While walking through a bookstore, new or used, I always stop and look for my favorite authors. I idle by their alphabetical presence and run my eyes hungrily over the spines of their books. I am always looking for first editions, or copies of works I do not possess. But sometimes I find a unique copy of a book I already own. If it speaks to me I will purchase it and bring it home to sit on the shelf with its cousins. I’ve ended up with four or five different versions of that same title. Is it a compulsion? No, it’s a conversation.
I can sometimes hear the voice of the book. It tells about the hidden history of hands holding it through time; maybe only one person…sometimes a dozen.
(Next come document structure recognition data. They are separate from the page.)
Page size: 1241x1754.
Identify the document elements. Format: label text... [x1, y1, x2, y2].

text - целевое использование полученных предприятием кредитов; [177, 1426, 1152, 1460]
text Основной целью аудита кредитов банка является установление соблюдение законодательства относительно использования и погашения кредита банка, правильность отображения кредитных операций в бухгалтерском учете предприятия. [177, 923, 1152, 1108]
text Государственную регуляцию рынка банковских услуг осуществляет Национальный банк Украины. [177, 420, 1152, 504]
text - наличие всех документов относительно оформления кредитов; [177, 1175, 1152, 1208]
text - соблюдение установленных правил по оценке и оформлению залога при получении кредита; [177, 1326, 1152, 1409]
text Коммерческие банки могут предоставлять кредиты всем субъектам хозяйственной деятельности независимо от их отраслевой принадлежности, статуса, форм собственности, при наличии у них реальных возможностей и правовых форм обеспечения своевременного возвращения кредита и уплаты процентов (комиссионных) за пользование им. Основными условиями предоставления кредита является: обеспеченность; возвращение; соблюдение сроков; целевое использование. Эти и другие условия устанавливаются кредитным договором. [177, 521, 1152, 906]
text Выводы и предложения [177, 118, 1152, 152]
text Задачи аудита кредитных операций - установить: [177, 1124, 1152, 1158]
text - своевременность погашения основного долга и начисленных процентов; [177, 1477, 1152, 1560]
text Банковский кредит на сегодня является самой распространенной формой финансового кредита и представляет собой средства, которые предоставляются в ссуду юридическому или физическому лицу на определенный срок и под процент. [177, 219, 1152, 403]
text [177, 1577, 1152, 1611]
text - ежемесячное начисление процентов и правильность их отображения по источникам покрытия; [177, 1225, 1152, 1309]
Each finger, each thumb that held the pages open for salutation floats into my mind’s inner vision. Young children, teenagers, elderly grandmas – they’ve all left some integral essence on the paper and horse-bone glue of the book. It talks about revelations eternal. It talks about scansion and presentation; it talks about late night binges and book club biddies talking rhetorical about semicolons. It talks of authorial eternities among righteous writers from all times, all civilizations.
I also hear the writer speak. Each time I open one of their books they briefly, for the time I am reading them, live again. A voice of someone long deceased (or maybe even living in a low rent apartment forgotten, akin to death) and they begin to talk to me, to tell me intricate stories woven from late nights and long airplane flights, from cross country Greyhounds run through desiccated sunburnt towns, discovering the endless variations on the essential dreamscapes of storytelling. They blow the smell of lattes in my face and echo the distant chatter of cafe couples as keyboard keys clack. I almost have to wash the ink off of my fingers from running my hands across their notepads as sentences form and new realities take shape.
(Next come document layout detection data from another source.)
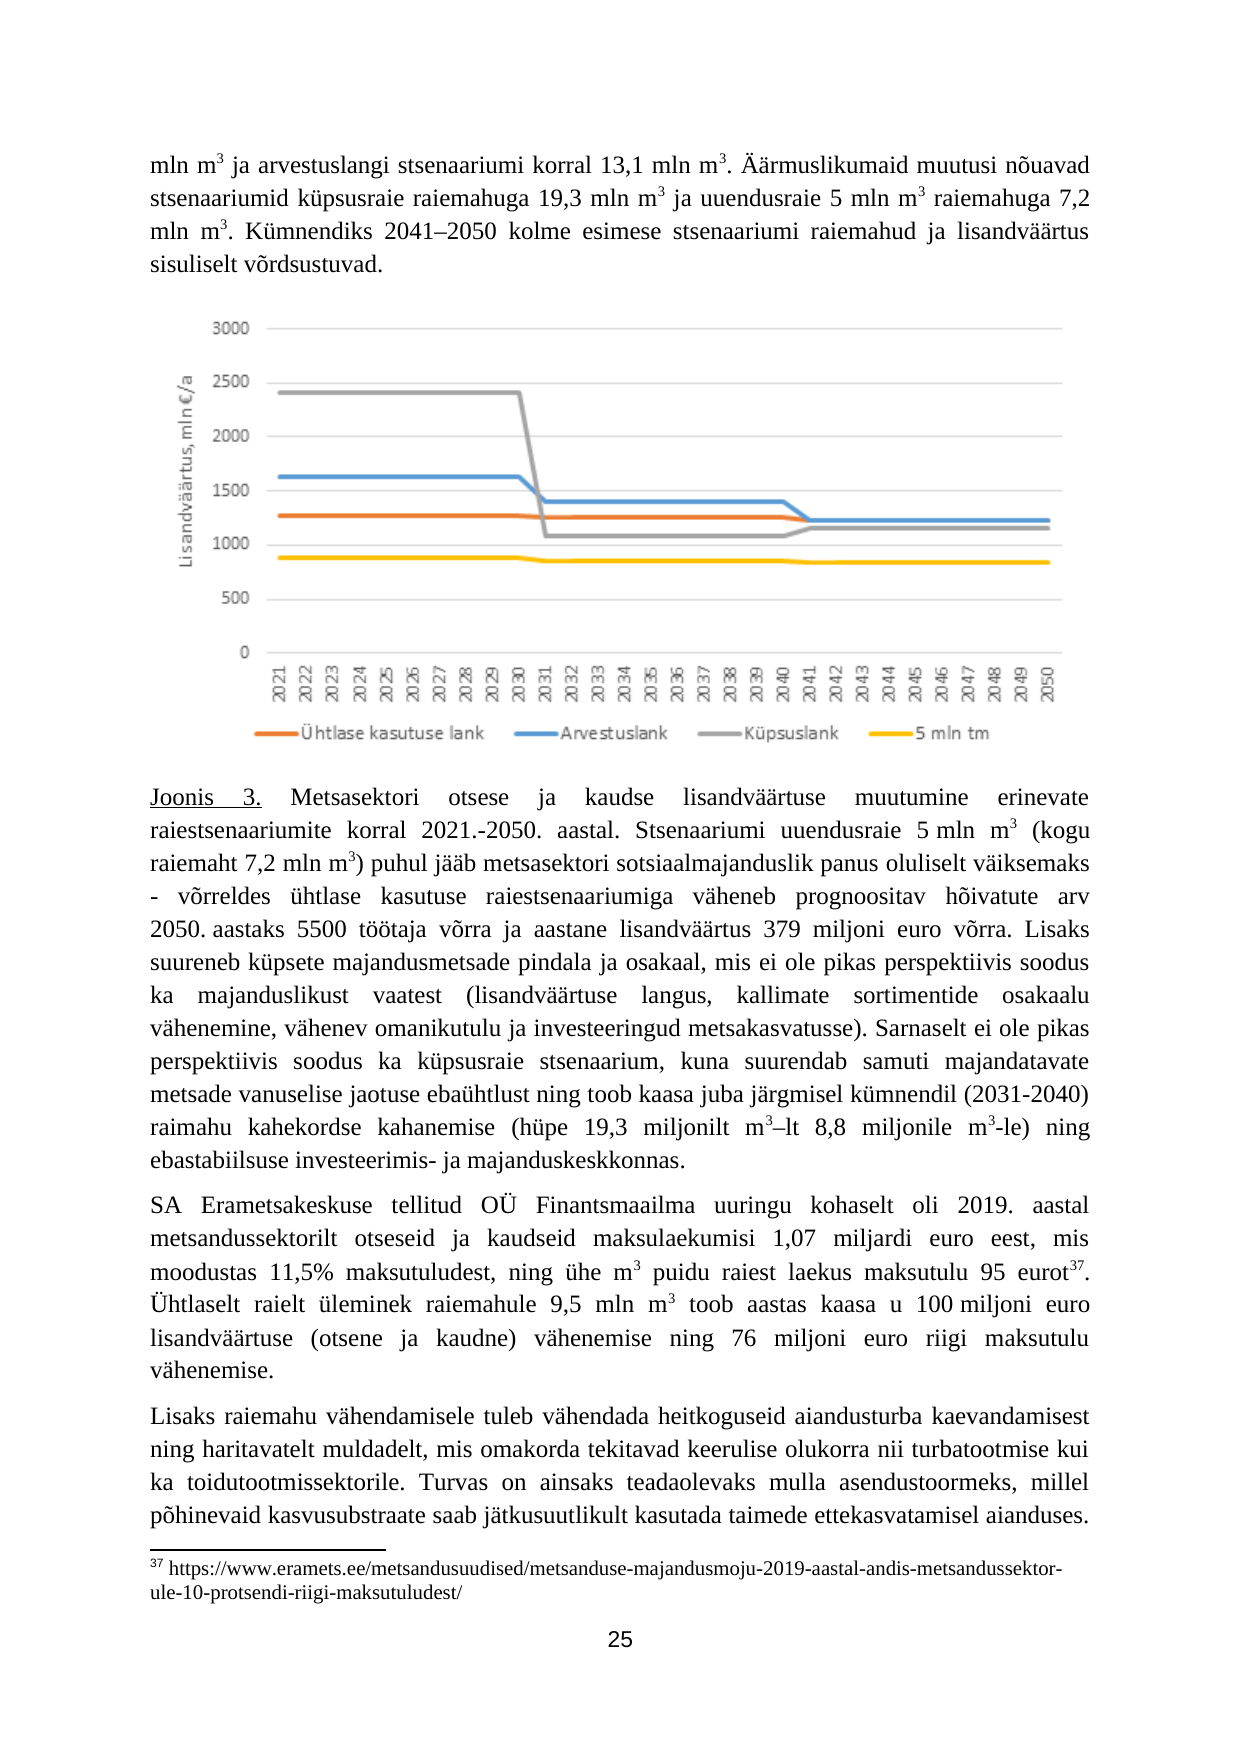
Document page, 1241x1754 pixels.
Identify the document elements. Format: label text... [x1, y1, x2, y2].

picture [150, 294, 1091, 766]
text Joonis 3. Metsasektori otsese ja kaudse lisandväärtuse muutumine erinevate raiestsenaariumite korral 2021.-2050. aastal. Stsenaariumi uuendusraie 5 mln m3 (kogu raiemaht 7,2 mln m3) puhul jääb metsasektori sotsiaalmajanduslik panus oluliselt väiksemaks - võrreldes ühtlase kasutuse raiestsenaariumiga väheneb prognoositav hõivatute arv 2050. aastaks 5500 töötaja võrra ja aastane lisandväärtus 379 miljoni euro võrra. Lisaks suureneb küpsete majandusmetsade pindala ja osakaal, mis ei ole pikas perspektiivis soodus ka majanduslikust vaatest (lisandväärtuse langus, kallimate sortimentide osakaalu vähenemine, vähenev omanikutulu ja investeeringud metsakasvatusse). Sarnaselt ei ole pikas perspektiivis soodus ka küpsusraie stsenaarium, kuna suurendab samuti majandatavate metsade vanuselise jaotuse ebaühtlust ning toob kaasa juba järgmisel kümnendil (2031-2040) raimahu kahekordse kahanemise (hüpe 19,3 miljonilt m3–lt 8,8 miljonile m3-le) ning ebastabiilsuse investeerimis- ja majanduskeskkonnas. [150, 782, 1090, 1174]
text SA Erametsakeskuse tellitud OÜ Finantsmaailma uuringu kohaselt oli 2019. aastal metsandussektorilt otseseid ja kaudseid maksulaekumisi 1,07 miljardi euro eest, mis moodustas 11,5% maksutuludest, ning ühe m3 puidu raiest laekus maksutulu 95 eurot. Ühtlaselt raielt üleminek raiemahule 9,5 mln m3 toob aastas kaasa u 100 miljoni euro lisandväärtuse (otsene ja kaudne) vähenemise ning 76 miljoni euro riigi maksutulu vähenemise. [150, 1191, 1090, 1384]
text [150, 150, 1090, 278]
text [150, 1401, 1090, 1529]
I am a necromancer when Twain tells tales. Reading ‘A Connecticut Yankee’ or ‘Letters from the Earth’ causes him to appear ghostlike in this world, his white mustache twitching in desperate need of a cigar when no smoking is the rule of the day. Allen Ginsberg appears each time Howl is recited by curious and independent 16 year olds, he dances with glee when they discover his paeans to assholes, cocks, and ultimate freedom. The dandies, the denialists, the dreamweavers and thoughtpickers; the ancient voices salvaged from broken shards of cuneiform and papyrus, the dime novelists and the sci-fi strategist – come back to life like miraculous Lazarus and all so much more vibrant.
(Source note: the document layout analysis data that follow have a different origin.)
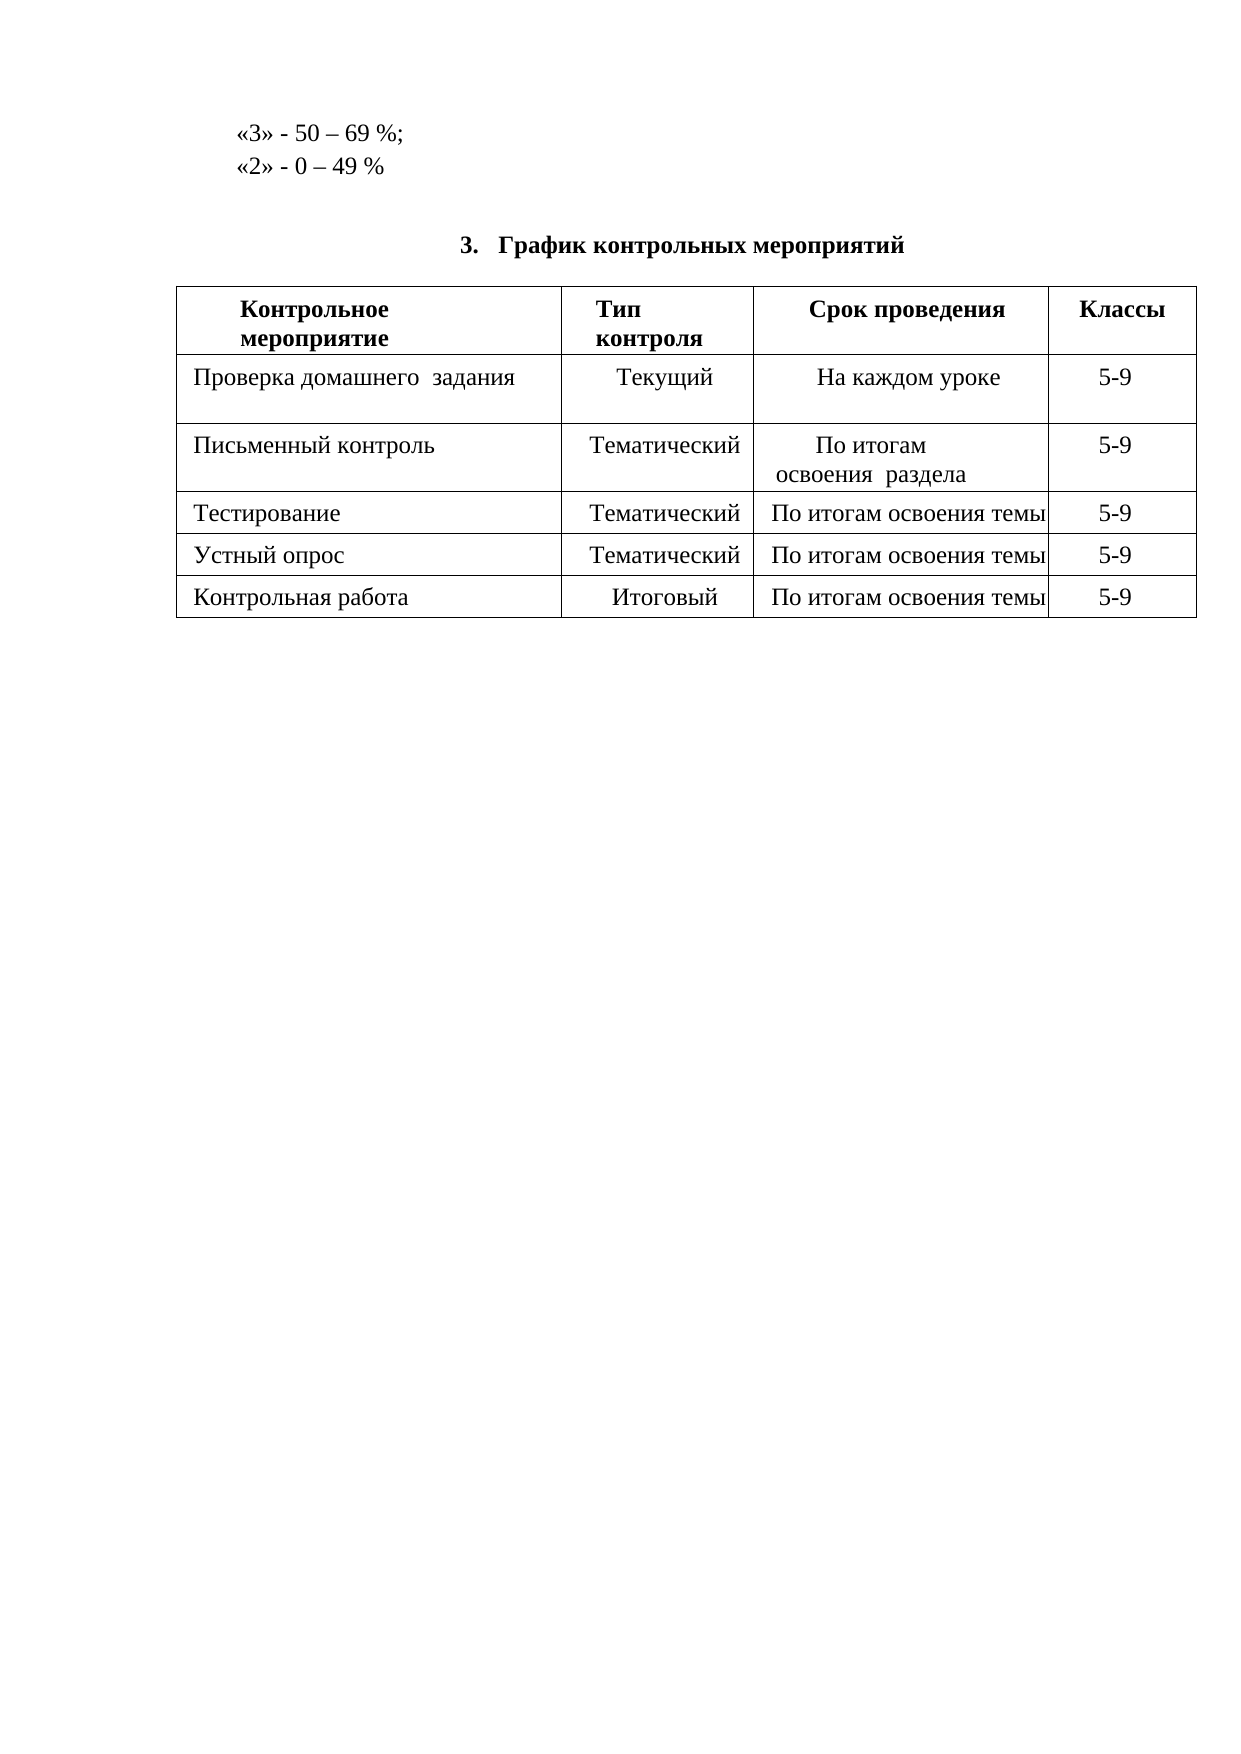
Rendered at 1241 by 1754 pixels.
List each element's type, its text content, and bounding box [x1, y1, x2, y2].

table_cell 5-9 [1049, 534, 1196, 575]
table_cell Тестирование [177, 492, 561, 533]
table_cell 5-9 [1049, 576, 1196, 617]
list График контрольных мероприятий [213, 231, 1152, 259]
table_cell На каждом уроке [754, 355, 1048, 422]
table_cell Тематический [562, 534, 753, 575]
table_cell 5-9 [1049, 424, 1196, 491]
table_header Срок проведения [754, 287, 1048, 354]
table_cell По итогам освоения темы [754, 534, 1048, 575]
table_cell По итогам освоения темы [754, 576, 1048, 617]
table_cell Итоговый [562, 576, 753, 617]
table_cell Проверка домашнего задания [177, 355, 561, 422]
table_header Контрольное мероприятие [177, 287, 561, 354]
table_header Классы [1049, 287, 1196, 354]
table_header Тип контроля [562, 287, 753, 354]
table_cell Тематический [562, 424, 753, 491]
table_cell Письменный контроль [177, 424, 561, 491]
text «3» - 50 – 69 %; [177, 118, 1152, 147]
table_cell По итогам освоения темы [754, 492, 1048, 533]
table_cell Контрольная работа [177, 576, 561, 617]
table_cell Устный опрос [177, 534, 561, 575]
table_cell 5-9 [1049, 355, 1196, 422]
table_cell Текущий [562, 355, 753, 422]
text «2» - 0 – 49 % [177, 151, 1152, 180]
table_cell Тематический [562, 492, 753, 533]
table_cell По итогам освоения раздела [754, 424, 1048, 491]
table_cell 5-9 [1049, 492, 1196, 533]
How wonderful it must be to be a name remembered. To be the writer of books that stand the test of time. To have life breathed into your ideas again and again. To be a voice calling from the pages of a book eternal as long as paper holds its molecular cohesion. As long as English is spoken. As long as eyes search for you hungrily on long shelves among a thousand others. These individual tomes tantalizing in their verbal glories begging for that fine and sweet amygdala response, where brains convert dashed off inky imprints into words to be pronounced in internal silence.
They say in so many various ways: “As long as words have meaning, I will too.”